Мой голос заледенел. Я развернулся на сто восемьдесят градусов и сделал шаг к двери.
– Черта с два!
– Черта с два! – с необычной для такой малышки силой женщина дернула меня за руку. – То, что эта… с позволения сказать, женщина, долбаная скрипачка… оставила тебя в роддоме, не означает, что ты сирота… У тебя есть замечательный отец, которого ты знать не хочешь… И братья… Вот! Им семь… Данил и Савелий. – Выпустив мою ладонь, женщина отскочила к столу, схватила рамку со вставленной в неё фотографией и протянула мне… А я, даже если бы захотел, не смог бы ее забрать, понимаете? Меня будто парализовало. Нет, поначалу я, конечно, решил, что у бабы крыша поехала, но потом она бросила вот это… про «долбаную скрипачку», и я онемел… Ведь никто кроме меня и Веры не знал, кто был моей матерью. Я и сам это выяснил совсем недавно!
– Вот… Данил и Савелий, – повторила женщина.
– Мы с Германом поженились двадцать лет назад, когда мне девятнадцать было, а ему почти тридцать пять… А сыновья вот только спустя двенадцать лет родились. Не получалось ничего. И одно время мы даже смирились, что будем жить бездетными… Тебя-то найти не получалось! Знал бы ты, сколько усилий Герману стоило на тебя выйти! Поначалу никто с ним даже не разговаривал. Ну, что с него взять, с курсанта? Потом, когда чего-то достиг, оброс связями, дело сдвинулось с мертвой точки. Но ты уже выпустился из интерната, и мы опять тебя потеряли. Ты хотя бы понимаешь, что он чувствовал? Если у тебя нет детей – тебе не объяснить… Я и сама не понимала, как страшно знать, что где-то в этом мире живет твой ребенок, и не ведать… как он живет? Чем? Не обижают ли его? Сыт ли он? Не болеет ли…
– Как вас зовут? – заставляя голос подчиниться, поинтересовался я. Женщина запнулась. Удивленно осмотрелась по сторонам, будто не понимая, кто она, и что здесь вообще происходит.
– Екатерина Васильевна Гончарова я... То есть Катя… Какая я тебе Васильевна?
– А теперь, Катя, давай присядем. И ты мне все по порядку расскажешь. Потому что, клянусь, я ни черта не понимаю…

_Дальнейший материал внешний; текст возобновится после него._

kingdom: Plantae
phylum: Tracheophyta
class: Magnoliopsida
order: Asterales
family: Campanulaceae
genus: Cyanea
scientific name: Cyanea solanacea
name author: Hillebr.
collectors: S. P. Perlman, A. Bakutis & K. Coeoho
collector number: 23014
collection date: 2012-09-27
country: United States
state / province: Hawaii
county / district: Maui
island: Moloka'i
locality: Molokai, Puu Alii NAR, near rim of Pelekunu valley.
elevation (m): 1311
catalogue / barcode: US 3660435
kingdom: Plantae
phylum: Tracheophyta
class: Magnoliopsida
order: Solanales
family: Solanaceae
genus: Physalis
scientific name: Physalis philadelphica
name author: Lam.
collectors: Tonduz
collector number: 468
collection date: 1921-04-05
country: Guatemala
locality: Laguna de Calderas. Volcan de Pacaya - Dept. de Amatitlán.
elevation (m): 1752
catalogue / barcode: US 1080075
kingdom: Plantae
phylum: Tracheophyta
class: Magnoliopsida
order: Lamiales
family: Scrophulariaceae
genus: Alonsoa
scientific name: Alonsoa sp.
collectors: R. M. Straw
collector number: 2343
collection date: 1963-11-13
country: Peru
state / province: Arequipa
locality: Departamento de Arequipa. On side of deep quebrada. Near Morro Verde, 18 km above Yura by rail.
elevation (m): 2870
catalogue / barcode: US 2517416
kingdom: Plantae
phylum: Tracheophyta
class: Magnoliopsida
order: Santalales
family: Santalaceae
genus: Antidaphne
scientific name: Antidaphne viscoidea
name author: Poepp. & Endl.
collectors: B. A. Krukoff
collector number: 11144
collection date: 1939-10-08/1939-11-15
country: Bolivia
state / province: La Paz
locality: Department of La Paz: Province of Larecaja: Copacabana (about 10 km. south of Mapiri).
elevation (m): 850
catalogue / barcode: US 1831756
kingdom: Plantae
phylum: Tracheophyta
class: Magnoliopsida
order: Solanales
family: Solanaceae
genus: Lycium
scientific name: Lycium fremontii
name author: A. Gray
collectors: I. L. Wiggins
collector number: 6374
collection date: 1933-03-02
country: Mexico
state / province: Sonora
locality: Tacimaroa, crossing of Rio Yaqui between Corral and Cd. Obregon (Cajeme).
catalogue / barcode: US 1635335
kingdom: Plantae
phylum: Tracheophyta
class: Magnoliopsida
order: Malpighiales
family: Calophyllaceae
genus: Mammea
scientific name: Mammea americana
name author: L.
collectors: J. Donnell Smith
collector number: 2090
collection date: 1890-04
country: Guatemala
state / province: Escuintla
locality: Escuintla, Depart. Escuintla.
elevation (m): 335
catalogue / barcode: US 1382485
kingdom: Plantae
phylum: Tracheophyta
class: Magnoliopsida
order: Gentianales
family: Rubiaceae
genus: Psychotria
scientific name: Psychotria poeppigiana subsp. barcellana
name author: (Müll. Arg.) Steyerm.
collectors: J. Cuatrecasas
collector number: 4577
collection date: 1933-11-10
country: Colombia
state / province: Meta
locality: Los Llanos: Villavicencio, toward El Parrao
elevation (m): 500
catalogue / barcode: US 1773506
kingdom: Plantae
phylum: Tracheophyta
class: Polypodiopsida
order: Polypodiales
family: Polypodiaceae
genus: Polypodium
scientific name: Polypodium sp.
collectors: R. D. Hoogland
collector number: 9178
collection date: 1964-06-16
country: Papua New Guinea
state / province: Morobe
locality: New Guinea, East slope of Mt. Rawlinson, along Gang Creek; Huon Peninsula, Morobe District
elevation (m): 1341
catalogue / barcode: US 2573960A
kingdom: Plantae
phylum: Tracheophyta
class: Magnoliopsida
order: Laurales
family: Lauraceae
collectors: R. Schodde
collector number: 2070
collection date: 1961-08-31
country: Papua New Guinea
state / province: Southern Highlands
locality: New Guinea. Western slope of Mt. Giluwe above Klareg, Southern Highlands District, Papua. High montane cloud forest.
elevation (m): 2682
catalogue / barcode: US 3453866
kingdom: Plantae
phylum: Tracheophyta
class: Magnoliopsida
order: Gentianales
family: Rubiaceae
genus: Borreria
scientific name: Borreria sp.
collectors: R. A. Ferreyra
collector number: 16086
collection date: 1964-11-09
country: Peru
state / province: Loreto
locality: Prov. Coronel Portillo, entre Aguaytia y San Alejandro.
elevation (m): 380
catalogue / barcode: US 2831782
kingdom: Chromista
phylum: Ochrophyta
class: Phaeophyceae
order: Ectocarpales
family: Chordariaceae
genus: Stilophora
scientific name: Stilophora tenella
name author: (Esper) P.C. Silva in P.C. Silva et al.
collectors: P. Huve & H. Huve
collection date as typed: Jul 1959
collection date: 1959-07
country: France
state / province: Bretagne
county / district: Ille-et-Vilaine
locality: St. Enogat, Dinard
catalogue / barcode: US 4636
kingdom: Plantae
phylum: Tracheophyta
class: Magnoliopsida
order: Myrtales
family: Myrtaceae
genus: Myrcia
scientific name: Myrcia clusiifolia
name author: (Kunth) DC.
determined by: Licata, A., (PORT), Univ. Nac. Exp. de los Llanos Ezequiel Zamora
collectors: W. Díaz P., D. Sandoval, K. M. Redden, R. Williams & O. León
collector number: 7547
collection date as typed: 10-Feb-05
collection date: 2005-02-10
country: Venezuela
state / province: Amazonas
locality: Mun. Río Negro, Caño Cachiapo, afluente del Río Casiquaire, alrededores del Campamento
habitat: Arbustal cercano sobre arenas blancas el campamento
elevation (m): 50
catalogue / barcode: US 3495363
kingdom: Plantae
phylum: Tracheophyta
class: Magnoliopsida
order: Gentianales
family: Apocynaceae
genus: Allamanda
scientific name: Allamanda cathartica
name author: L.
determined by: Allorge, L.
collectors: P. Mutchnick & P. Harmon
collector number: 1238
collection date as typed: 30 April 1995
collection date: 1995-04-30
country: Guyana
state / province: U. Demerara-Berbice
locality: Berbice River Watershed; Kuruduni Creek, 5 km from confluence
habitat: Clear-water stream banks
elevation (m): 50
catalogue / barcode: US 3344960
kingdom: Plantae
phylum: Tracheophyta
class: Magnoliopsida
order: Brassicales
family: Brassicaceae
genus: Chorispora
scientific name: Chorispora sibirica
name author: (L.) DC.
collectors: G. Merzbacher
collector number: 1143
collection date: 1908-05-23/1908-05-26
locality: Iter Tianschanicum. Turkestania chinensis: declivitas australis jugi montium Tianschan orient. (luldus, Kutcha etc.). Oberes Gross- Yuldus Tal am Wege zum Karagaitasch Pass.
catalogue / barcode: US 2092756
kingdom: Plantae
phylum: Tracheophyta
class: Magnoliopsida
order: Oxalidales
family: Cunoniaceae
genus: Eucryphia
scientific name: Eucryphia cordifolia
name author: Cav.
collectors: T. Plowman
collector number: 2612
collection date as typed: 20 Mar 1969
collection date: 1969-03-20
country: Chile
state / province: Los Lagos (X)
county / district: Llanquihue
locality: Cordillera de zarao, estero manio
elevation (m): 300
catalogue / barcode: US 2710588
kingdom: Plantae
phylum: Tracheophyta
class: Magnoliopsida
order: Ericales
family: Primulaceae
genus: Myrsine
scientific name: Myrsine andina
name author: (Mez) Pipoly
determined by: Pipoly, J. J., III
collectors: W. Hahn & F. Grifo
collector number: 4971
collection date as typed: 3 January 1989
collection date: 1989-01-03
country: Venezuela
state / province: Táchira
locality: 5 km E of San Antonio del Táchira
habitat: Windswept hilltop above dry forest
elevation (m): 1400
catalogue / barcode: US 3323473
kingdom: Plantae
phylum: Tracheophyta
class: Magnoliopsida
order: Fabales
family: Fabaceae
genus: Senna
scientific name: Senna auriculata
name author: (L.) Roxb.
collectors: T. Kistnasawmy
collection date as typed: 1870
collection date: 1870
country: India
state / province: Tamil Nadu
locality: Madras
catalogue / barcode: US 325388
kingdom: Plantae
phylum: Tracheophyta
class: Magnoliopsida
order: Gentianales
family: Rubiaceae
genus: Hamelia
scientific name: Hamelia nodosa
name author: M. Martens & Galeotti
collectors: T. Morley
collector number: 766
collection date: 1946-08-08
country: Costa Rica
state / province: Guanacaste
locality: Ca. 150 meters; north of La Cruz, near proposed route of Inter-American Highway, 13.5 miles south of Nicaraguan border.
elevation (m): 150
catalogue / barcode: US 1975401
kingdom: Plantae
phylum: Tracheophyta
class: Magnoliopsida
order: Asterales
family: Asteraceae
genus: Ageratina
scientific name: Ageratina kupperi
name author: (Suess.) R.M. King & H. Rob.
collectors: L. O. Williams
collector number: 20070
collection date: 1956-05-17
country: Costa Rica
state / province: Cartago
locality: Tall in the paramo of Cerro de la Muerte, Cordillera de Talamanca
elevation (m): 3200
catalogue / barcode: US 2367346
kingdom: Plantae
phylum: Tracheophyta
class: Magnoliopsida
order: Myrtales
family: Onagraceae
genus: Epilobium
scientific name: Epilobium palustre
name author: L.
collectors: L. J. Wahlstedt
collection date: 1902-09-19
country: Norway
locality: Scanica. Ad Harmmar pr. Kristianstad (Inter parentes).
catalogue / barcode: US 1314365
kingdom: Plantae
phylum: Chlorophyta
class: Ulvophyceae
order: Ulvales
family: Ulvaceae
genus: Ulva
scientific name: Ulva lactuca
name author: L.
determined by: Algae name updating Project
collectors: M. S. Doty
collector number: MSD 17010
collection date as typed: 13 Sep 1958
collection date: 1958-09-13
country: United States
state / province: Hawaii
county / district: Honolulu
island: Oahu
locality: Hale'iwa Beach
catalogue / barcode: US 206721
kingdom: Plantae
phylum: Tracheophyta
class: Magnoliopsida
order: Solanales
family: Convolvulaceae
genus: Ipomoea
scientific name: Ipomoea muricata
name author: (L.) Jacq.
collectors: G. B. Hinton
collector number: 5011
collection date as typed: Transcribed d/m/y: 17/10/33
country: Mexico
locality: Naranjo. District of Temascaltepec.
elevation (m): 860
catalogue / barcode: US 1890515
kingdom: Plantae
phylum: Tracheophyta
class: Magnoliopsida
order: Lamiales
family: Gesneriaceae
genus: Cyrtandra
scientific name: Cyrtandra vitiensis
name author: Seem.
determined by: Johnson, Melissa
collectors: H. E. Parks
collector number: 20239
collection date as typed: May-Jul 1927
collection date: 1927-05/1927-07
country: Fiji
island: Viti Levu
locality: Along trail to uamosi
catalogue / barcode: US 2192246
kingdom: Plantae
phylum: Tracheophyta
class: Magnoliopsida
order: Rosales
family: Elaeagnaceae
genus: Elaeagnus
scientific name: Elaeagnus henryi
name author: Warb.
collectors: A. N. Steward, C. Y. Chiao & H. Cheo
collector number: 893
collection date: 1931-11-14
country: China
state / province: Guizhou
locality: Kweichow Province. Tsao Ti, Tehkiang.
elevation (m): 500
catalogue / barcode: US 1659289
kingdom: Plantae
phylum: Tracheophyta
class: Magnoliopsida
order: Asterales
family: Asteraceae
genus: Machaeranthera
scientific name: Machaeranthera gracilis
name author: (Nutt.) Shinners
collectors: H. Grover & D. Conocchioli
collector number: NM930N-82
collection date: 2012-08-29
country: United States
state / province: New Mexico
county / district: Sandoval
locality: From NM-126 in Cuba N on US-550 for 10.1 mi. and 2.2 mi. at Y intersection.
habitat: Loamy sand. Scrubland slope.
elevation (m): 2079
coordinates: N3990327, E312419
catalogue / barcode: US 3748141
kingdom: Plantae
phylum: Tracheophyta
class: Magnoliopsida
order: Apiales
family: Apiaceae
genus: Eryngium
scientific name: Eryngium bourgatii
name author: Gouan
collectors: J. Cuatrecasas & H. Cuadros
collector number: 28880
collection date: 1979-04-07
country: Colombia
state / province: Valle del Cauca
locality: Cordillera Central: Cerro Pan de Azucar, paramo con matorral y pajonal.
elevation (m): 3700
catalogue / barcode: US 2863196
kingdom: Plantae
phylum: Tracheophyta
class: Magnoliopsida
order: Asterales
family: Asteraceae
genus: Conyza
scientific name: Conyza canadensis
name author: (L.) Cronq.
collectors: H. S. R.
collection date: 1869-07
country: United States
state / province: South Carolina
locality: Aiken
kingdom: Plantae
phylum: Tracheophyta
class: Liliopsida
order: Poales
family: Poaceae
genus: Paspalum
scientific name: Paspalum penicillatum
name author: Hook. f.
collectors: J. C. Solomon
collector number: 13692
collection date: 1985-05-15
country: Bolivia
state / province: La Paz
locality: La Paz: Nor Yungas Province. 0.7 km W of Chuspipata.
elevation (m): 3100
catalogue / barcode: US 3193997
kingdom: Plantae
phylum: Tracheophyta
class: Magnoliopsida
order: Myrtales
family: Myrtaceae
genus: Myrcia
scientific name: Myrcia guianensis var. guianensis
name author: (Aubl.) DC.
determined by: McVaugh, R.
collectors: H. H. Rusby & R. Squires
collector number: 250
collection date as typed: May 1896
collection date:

– Что именно ты не поймешь? – устало растерев глаза, поинтересовалась… моя мачеха?!
– Давай вернемся к началу нашего разговора, хорошо? К твоим обвинениям…
– Извини. Я… сорвалась. Хотя с того момента, как я дала разрешение на съемку в своей гимназии, только и думала о том, как бы мне не сорваться.
– Ты очень зла на меня. Это я понял. Уточни, в чем я, по-твоему, виноват?
– В том, что не дал ему ни единого шанса! Это же… это же ничего тебе не стоило… А Герман, он ведь сам не свой. Сколько лет уже…
– Это какая-то ошибка, - покачал я головой.
– Я никогда ему не отказывал. И никогда с ним не встречался.
– Правильно! Ты передавал это через своих людей! Как будто… он не заслужил хотя бы разговора с тобой.
– Никому из своих людей я не давал такого поручения. Я вообще впервые от тебя это все слышу.
– Не может быть. Мы с Германом встречались с твоим – как это у вас называется? Концертным директором? И он ясно дал нам понять, что ты даже видеть отца не хочешь. И потом Герман несколько раз писал тебе лично… Я точно знаю, что он писал. В социальные сети…
Я зачем-то кивнул… Мне казалось, что еще немного подробностей… и моя голова просто к чертям взорвется. Где-то на периферии сознания зародился довольно странный звук, я опустил взгляд и лишь тогда понял, что его порождали мои же собственные трясущиеся пальцы, которые дробно постукивали по крышке стола. Я сжал руки в кулаки, не привыкший давать волю слабости, поднес их к лицу и что есть сил вжался лбом в костяшки. Не помогло… Тогда я до боли закусил щеку – тоже мимо.